On passe tous à côté de nos vies!

Es-qu’on vit ou on existe ?

Ils vivent pas ces d’jeuns!Disaient les plus vieux…

Oui, c’est vrai, là en ce moment, je suis sûr qu’on vit pas, on fait semblant d’être heureux, de profiter, d’être au courant mais, on existe.

On est dans une époque, que j’appellerai, époque transitoire ; l’être humain est passé d’une vie, réelle, naturelle à virtuelle, un monde fantasque, anonyme et hypocrite, et laissez moi Le dire, un monde squalid.

Un monde hypocrite, où les valeurs se mesurent avec les likes, les abonnés, les followers ou parfois par des emojis cœur rouge ( symbole d’amour ), un monde où on fait rien, en prétendant qu’on fait tout, un monde où on est personne, mais où on se sent puissant ; foutaises! Disent les belges.

à l’époque d’Internet, des jeux vidéos et des réseaux sociaux, il est plus difficile que jamais de rester concentré à sa tâche et d’éviter les distractions, a-t-il expliqué à Inside Higher Ed.

Un peu de statistiques ?

95% de la population mondiale serait victime de procrastination un jour ou l’autre. Et selon le professeur Joseph Ferrari de l’Université de DePaul à Chicago, 20% de la population mondiale est atteinte de procrastination chronique.
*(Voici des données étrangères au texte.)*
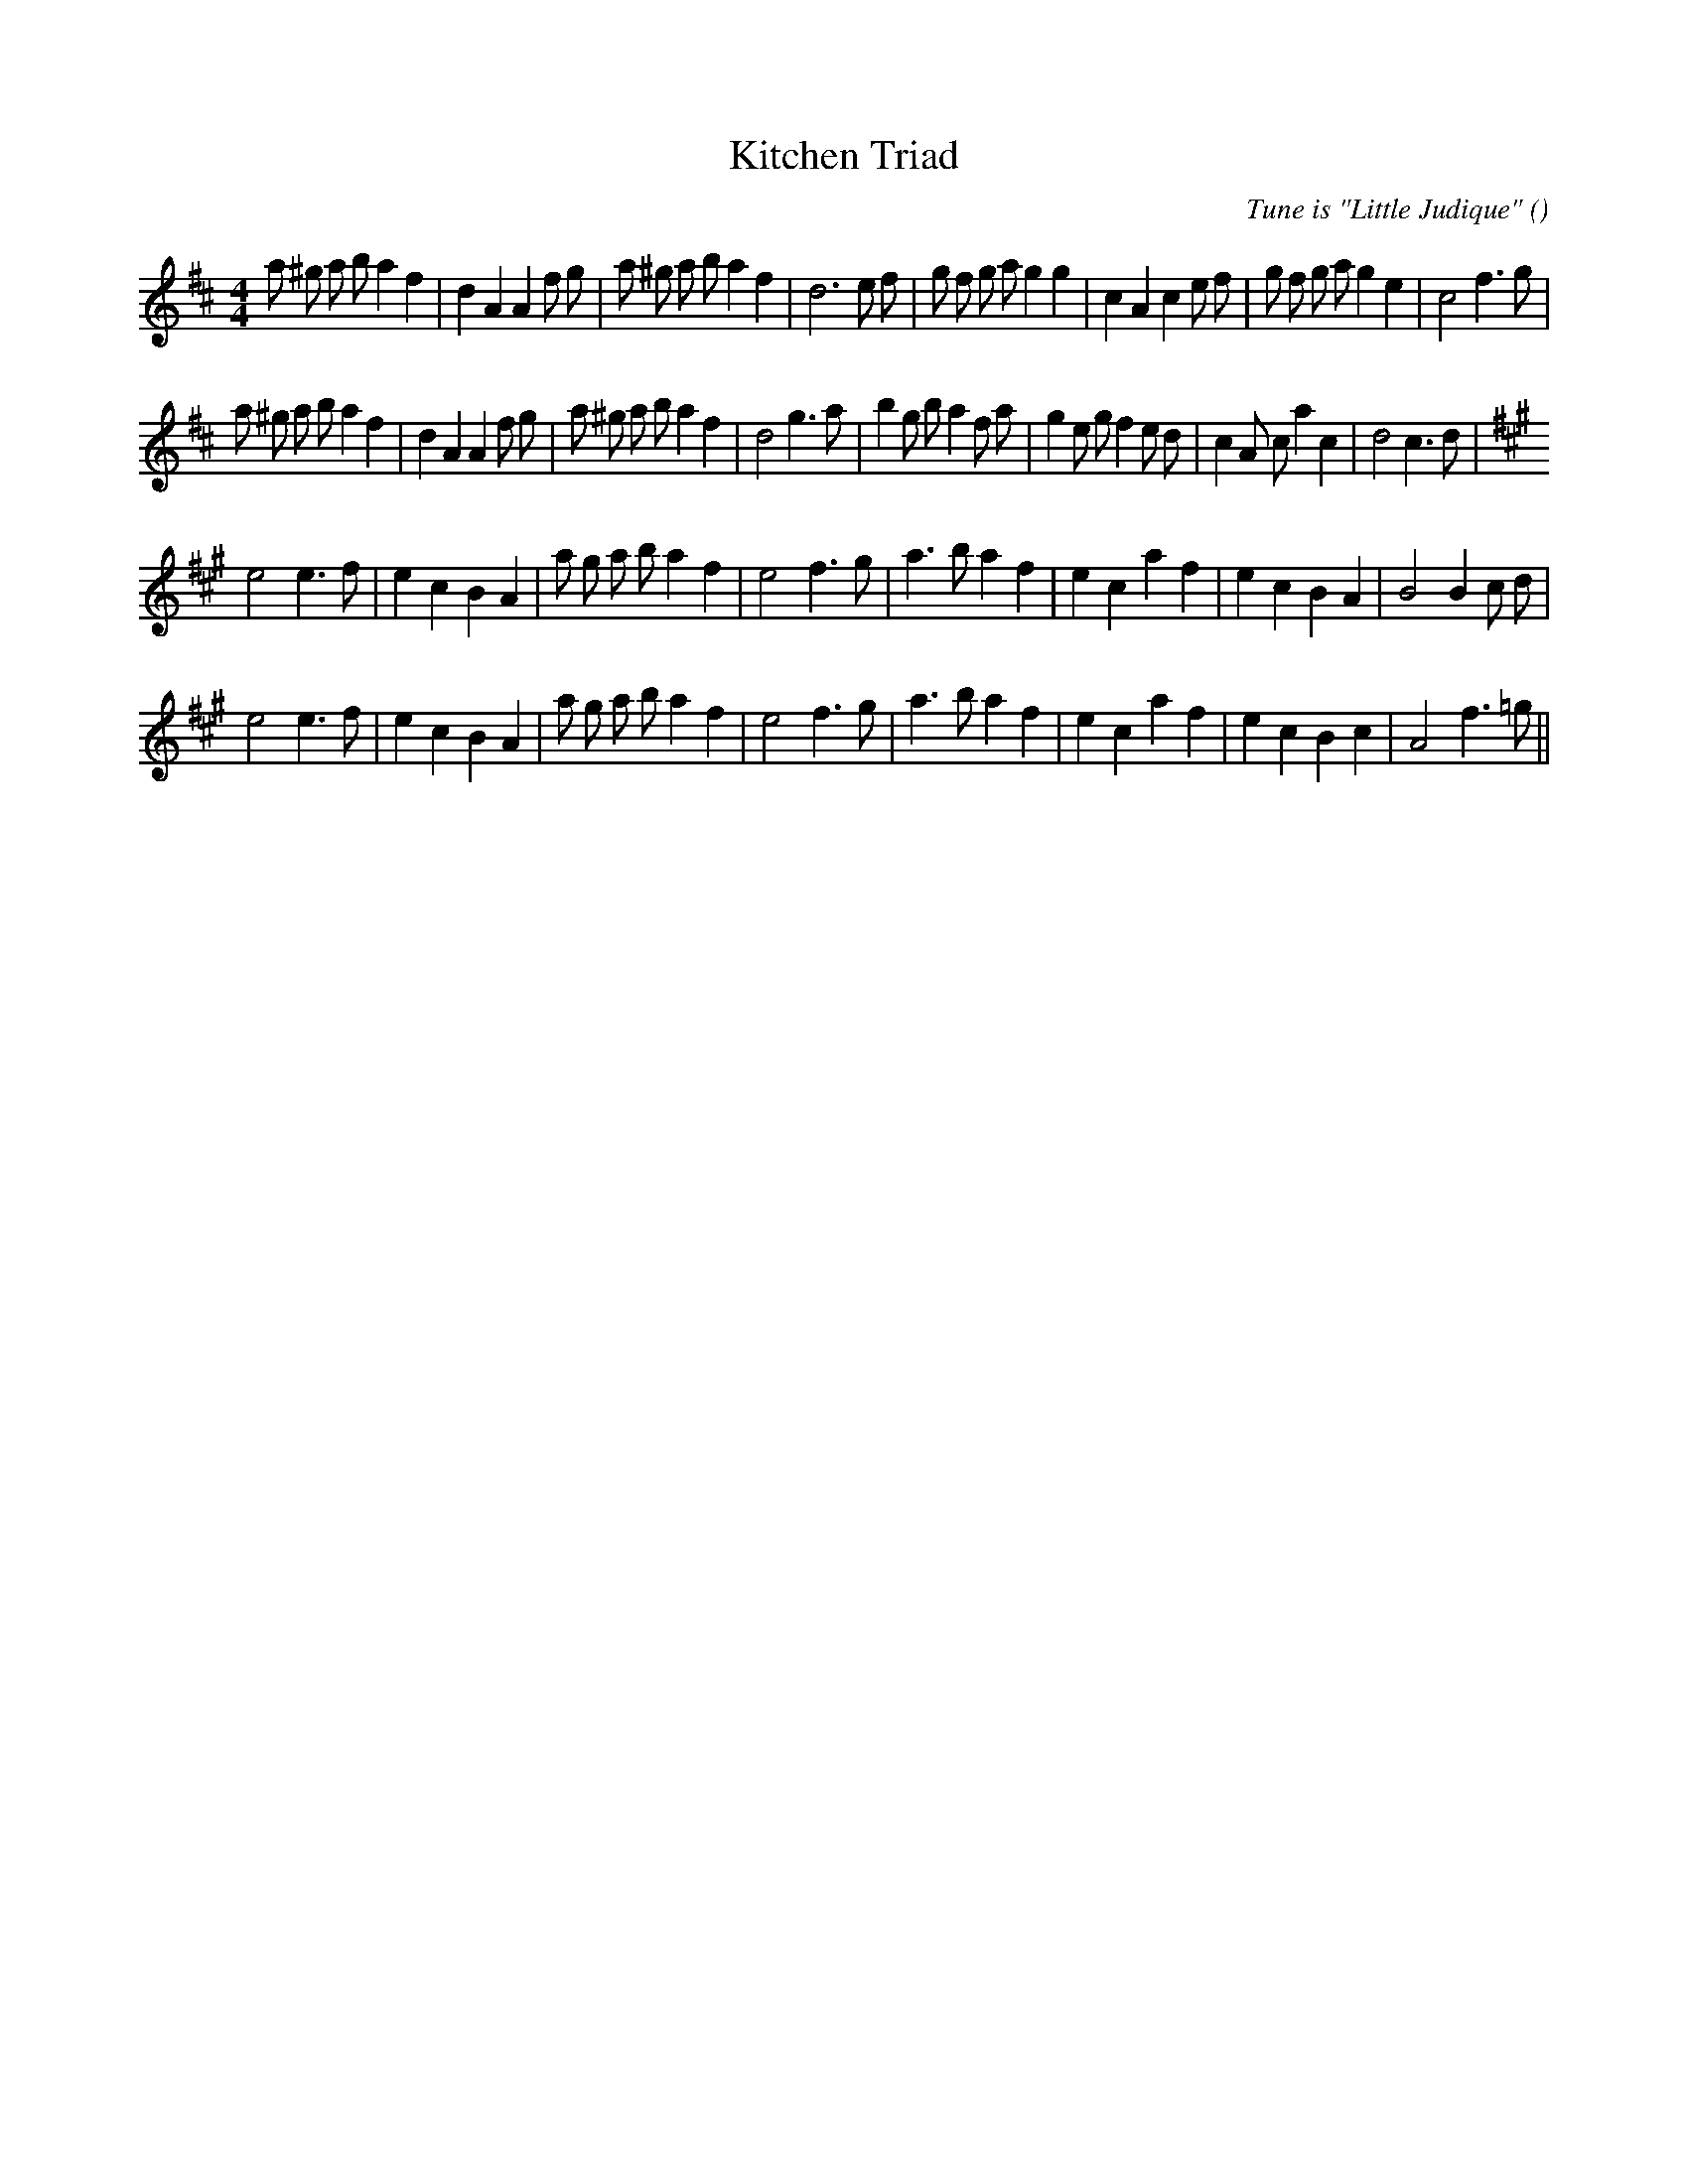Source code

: X:1
T: Kitchen Triad
N:
C:Tune is "Little Judique"
S:Play 3 times
A:
O:
R:
M:4/4
K:D
I:speed 200
%W: A1
% voice 1 (1 lines, 40 notes)
K:D
M:4/4
L:1/16
a2 ^g2 a2 b2 a4 f4 |d4 A4 A4 f2 g2 |a2 ^g2 a2 b2 a4 f4 |d12 e2 f2 |g2 f2 g2 a2 g4 g4 |c4 A4 c4 e2 f2 |g2 f2 g2 a2 g4 e4 |c8 f6 g2 |
%W: A2
% voice 1 (1 lines, 40 notes)
a2 ^g2 a2 b2 a4 f4 |d4 A4 A4 f2 g2 |a2 ^g2 a2 b2 a4 f4 |d8 g6 a2 |b4 g2 b2 a4 f2 a2 |g4 e2 g2 f4 e2 d2 |c4 A2 c2 a4 c4 |d8 c6 d2 |
%W: B1
% voice 1 (1 lines, 32 notes)
K:A
e8 e6 f2 |e4 c4 B4 A4 |a2 g2 a2 b2 a4 f4 |e8 f6 g2 |a6 b2 a4 f4 |e4 c4 a4 f4 |e4 c4 B4 A4 |B8 B4 c2 d2 |
%W: B2                                                                                                                             NOT END
% voice 1 (1 lines, 31 notes)
e8 e6 f2 |e4 c4 B4 A4 |a2 g2 a2 b2 a4 f4 |e8 f6 g2 |a6 b2 a4 f4 |e4 c4 a4 f4 |e4 c4 B4 c4 |A8 f6 =g2 ||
C’est ce fait de reporter des ‘choses intéressantes’ dans nos quotidiens qui nous fait perdre notre vie en globalité ; au lieu de lire un livre, on passe notre temps sur facebook puis, on dit à demain, je le ferai surement ; au lieu d’aller passer du temps avec des gens, des amis, de la familles, on se fige sur nos écrans, Snapchat, insta’ et compagnie ; au lieu d’aller faire du sport, développer une passion, s’améliorer dans ses études, se forger un chemin, inventer un concept, une idée, sortir, profiter de la nature, de ses enfants, sa femme, travailler enfin pour une bonne cause. Non! Nos heures, journées, mois et années s’écroulent comme des Dominos devant nos yeux, écarquillés sans réaction.

Notre humanité est informatisée, cryptée, nos sentiments et valeurs le sont aussi, notre société est déchiquetée, notre cœur aussi. On se perd, on facilite la tâche à la mort, ou disons, qu’on s y habitue, pour qu’à son arrivée elle sera moins douloureuse.

On est humain, on vit sur terre et non à travers des écrans de smartphones, ou entre les lignes d’un code informatique.

Faisons ce qu’un humain est censé faire. Soyons pas manipulé par cette vague géante, ambulante!

Ce que j’ai remarqué, de plus, c’est ce phénomène «débile» qu’adopte la majorité des d’jeuns et qui consiste à imiter les stars du Web et d’appliquer le même style de vie que celui de ces dernières, parfois même, par opposition aux valeurs familiales. Ce qui crée un déchirement des liens familiaux ; le début d’une existence, fin d’une vie. N’ont pas tort, les psychologues qui disaient de surveiller les ados’ quant ils sont sur le Web, une vrai boite mensongère, même nos plus matures ont fini par tomber dedans!

Mais bon! Peut être que ces mots, n’éveilleront aucun sentiment, mais je pars du principe que, c’est à partir de la minorité que s’arrange la majorité. Une petite bulle penseront sûrement comme moi, et opteront pour un style de vie humain, optimal, valorisant les qualités humaines, et remercieront dieu de leur donner la vie. Après tout, une heure avec un livre, un ami, sous un arbre, fraîcheur et pureté sont mieux qu’une heure en face d’un écran, devant les malheurs du monde, que ça! Du coup, plus d’arbres moins d’imbéciles.